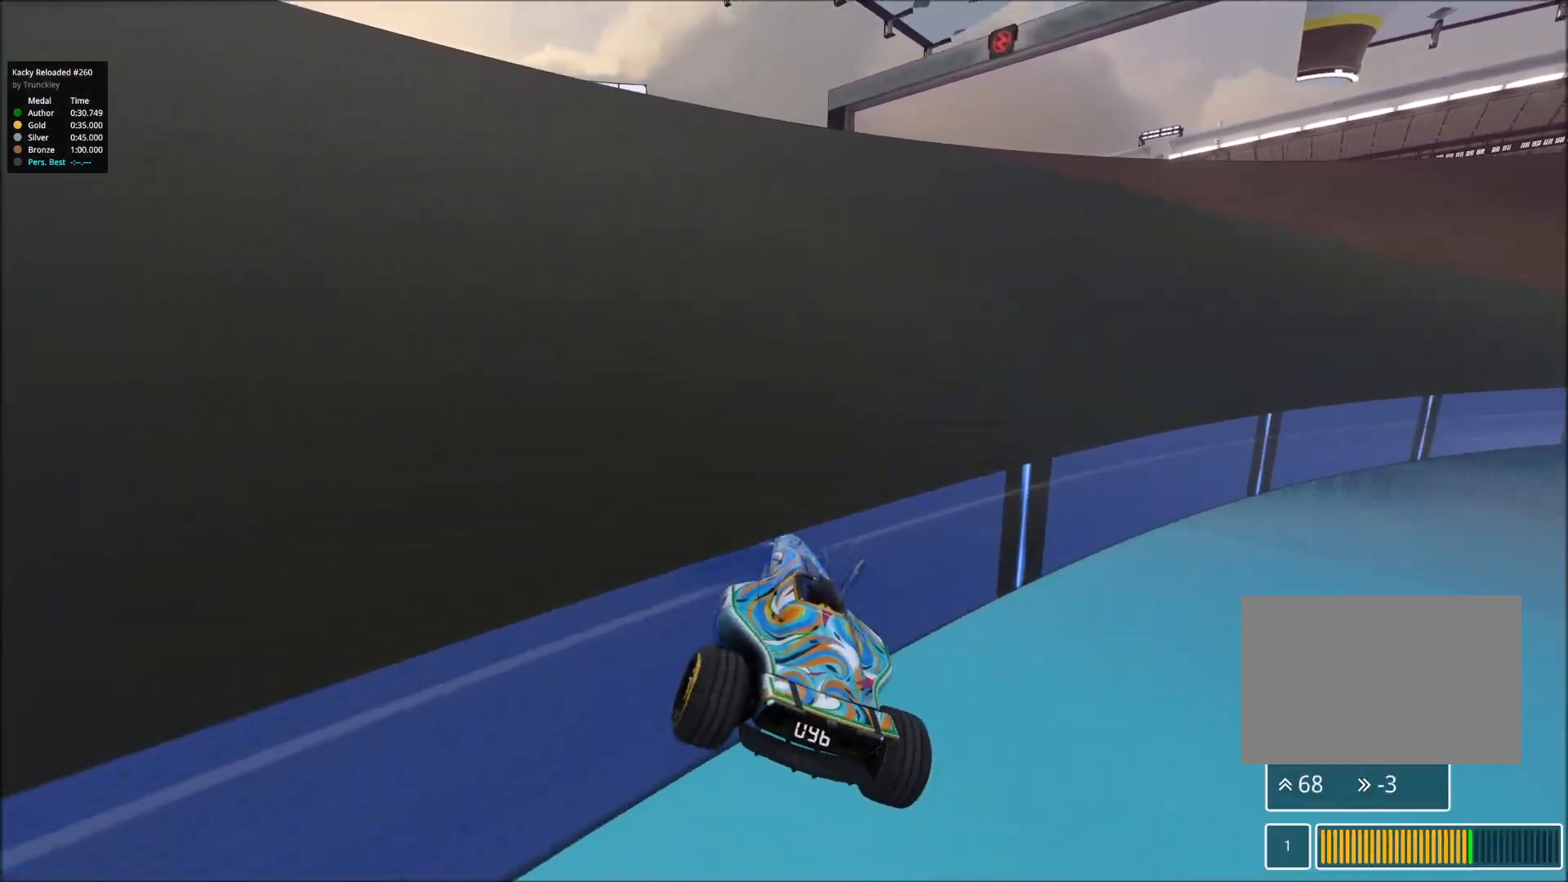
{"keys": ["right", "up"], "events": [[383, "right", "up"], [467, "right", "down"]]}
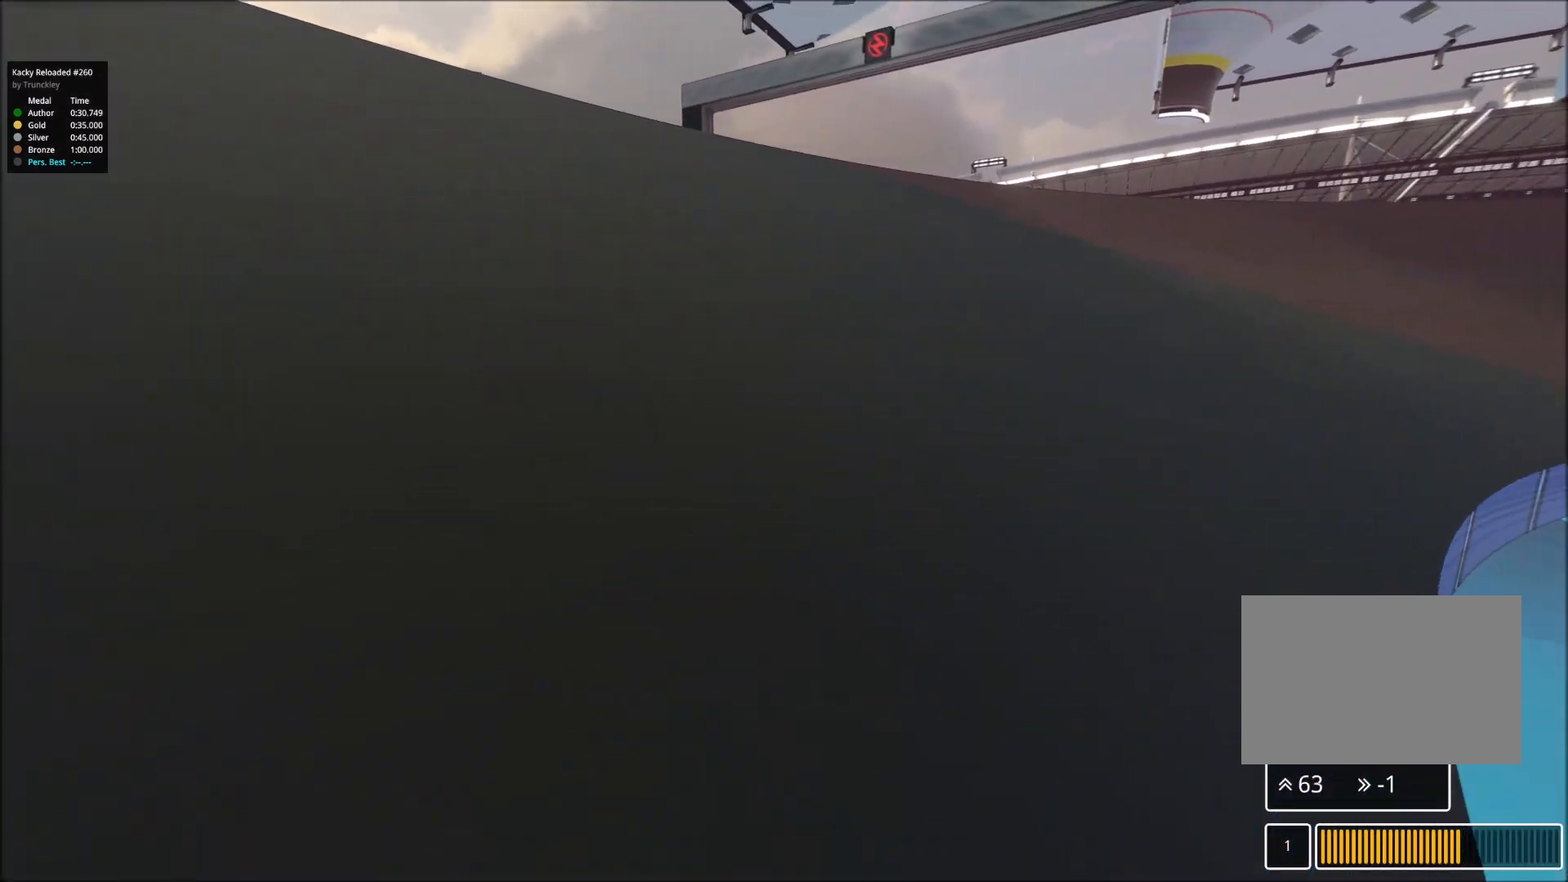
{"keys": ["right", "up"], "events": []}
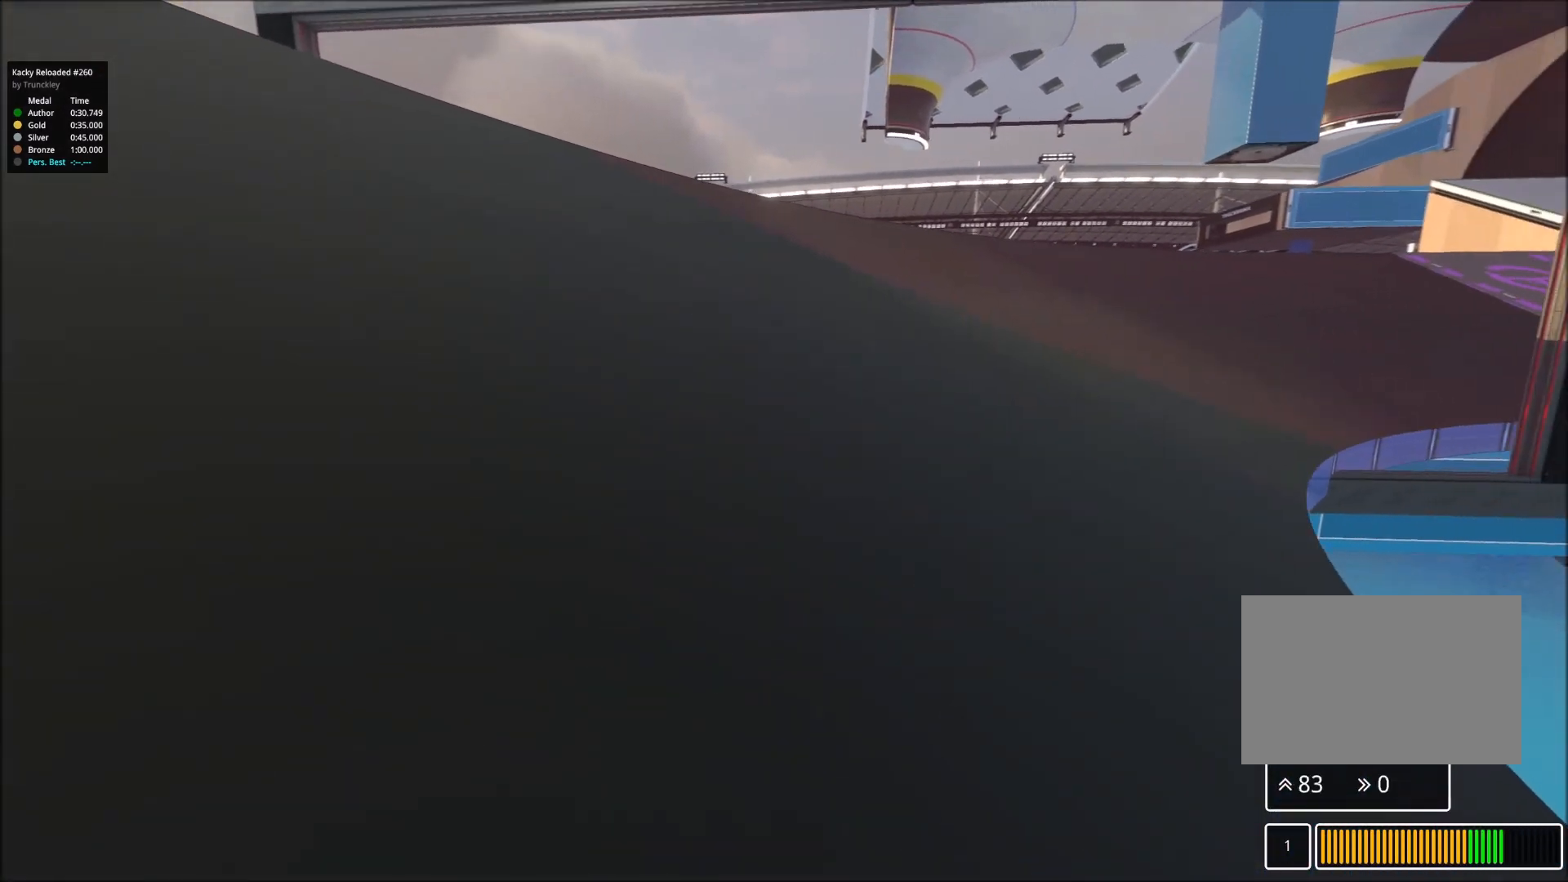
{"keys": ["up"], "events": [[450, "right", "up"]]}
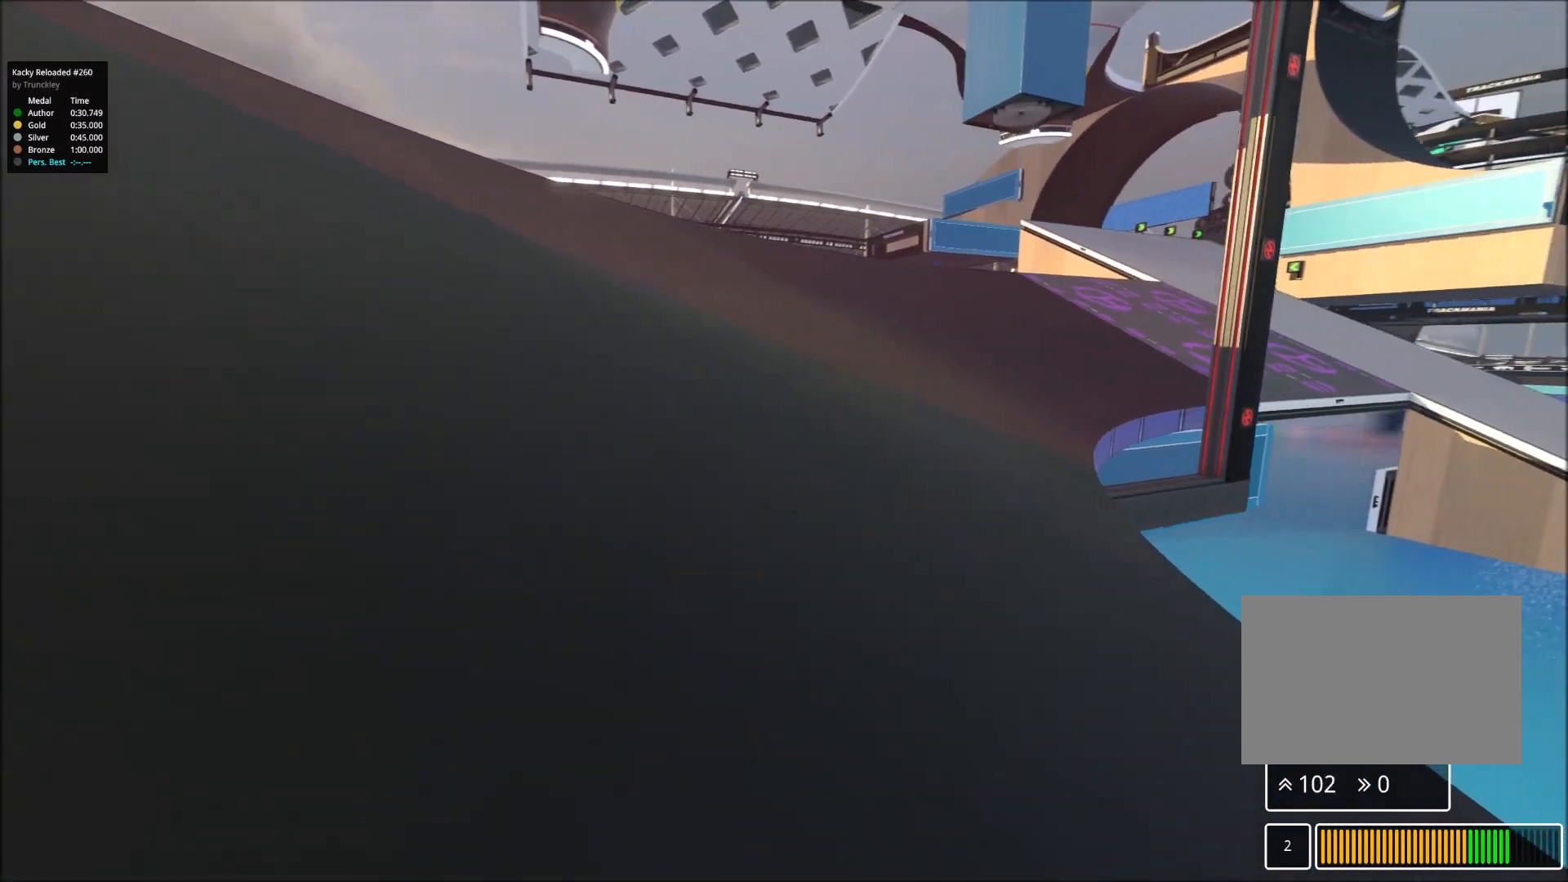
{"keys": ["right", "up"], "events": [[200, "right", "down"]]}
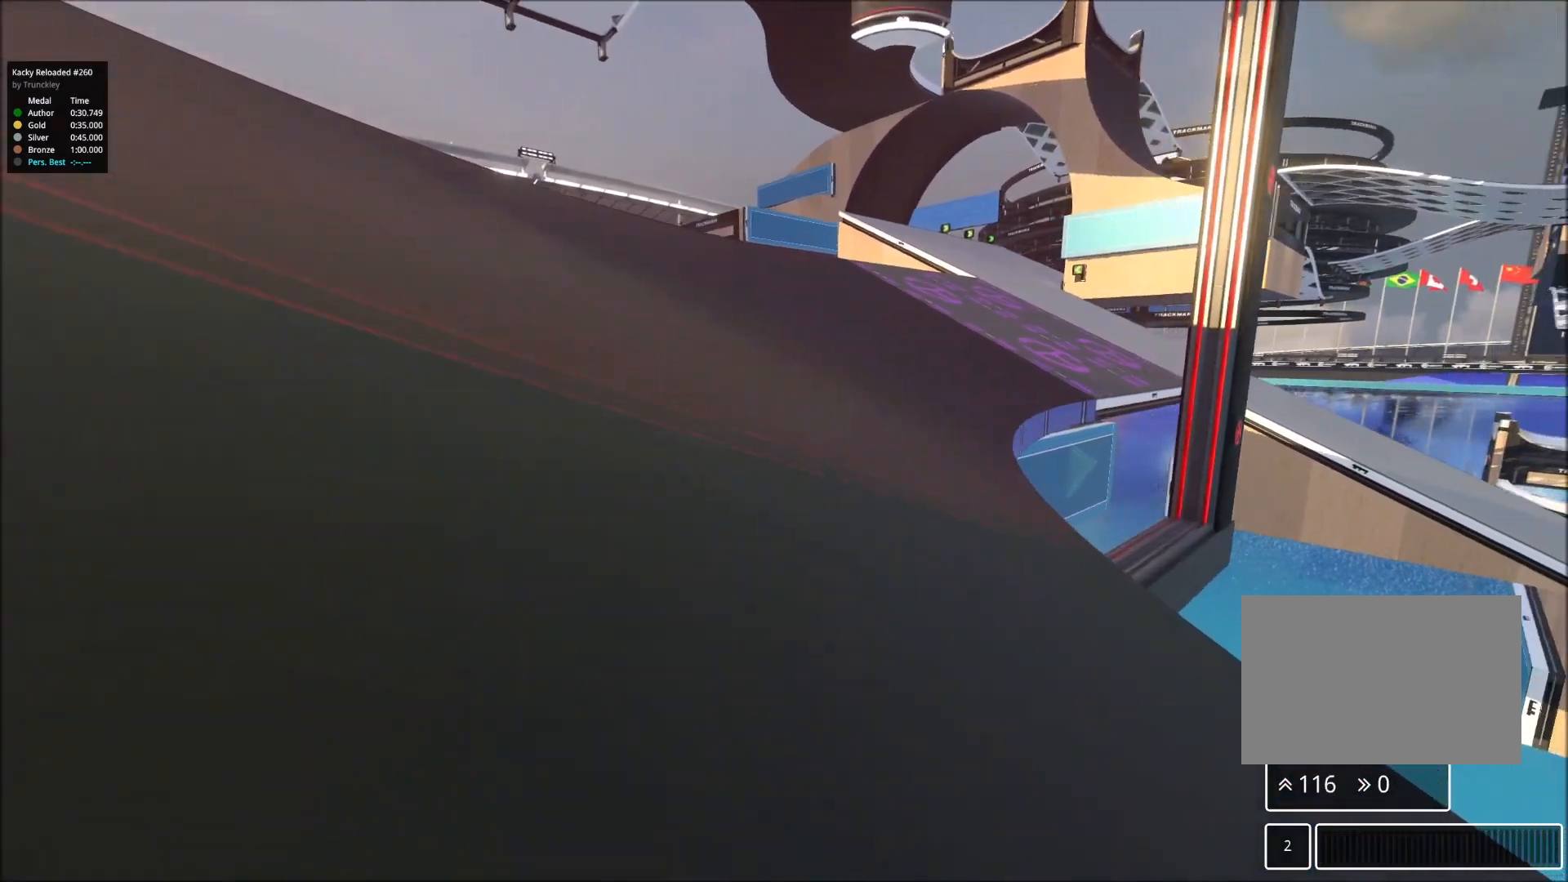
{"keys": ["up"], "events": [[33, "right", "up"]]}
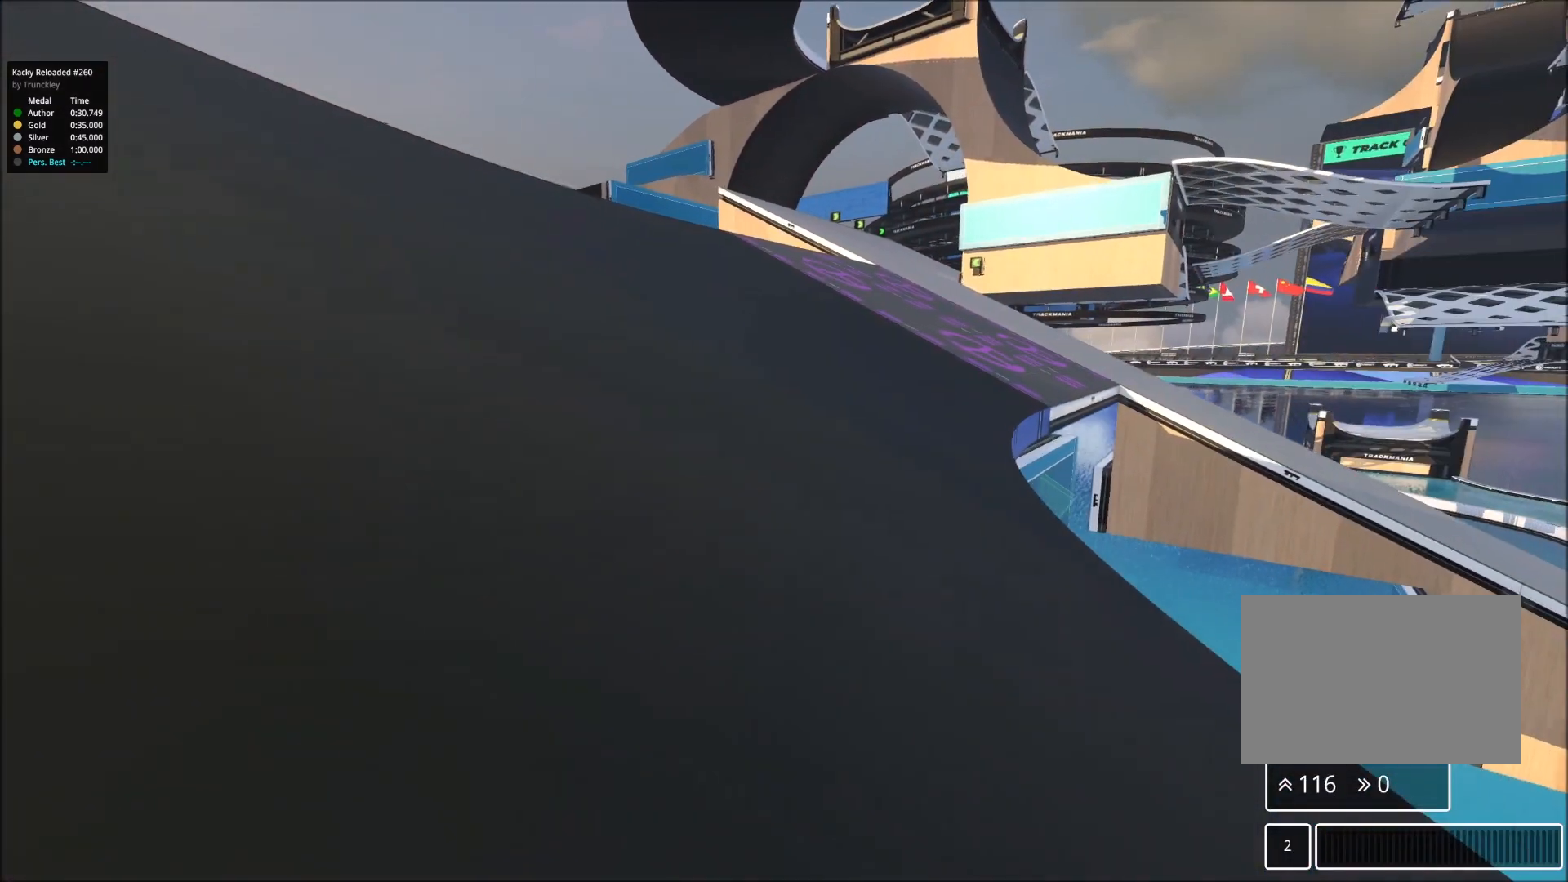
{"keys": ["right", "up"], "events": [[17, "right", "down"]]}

◆ **Activity**
Each entry above should be copied word for word, with the images omitted.

◆ **Answer to this task**
{"keys": ["right", "up"], "events": [[383, "right", "up"], [467, "right", "down"]]}
{"keys": ["right", "up"], "events": []}
{"keys": ["up"], "events": [[450, "right", "up"]]}
{"keys": ["right", "up"], "events": [[200, "right", "down"]]}
{"keys": ["up"], "events": [[33, "right", "up"]]}
{"keys": ["right", "up"], "events": [[17, "right", "down"]]}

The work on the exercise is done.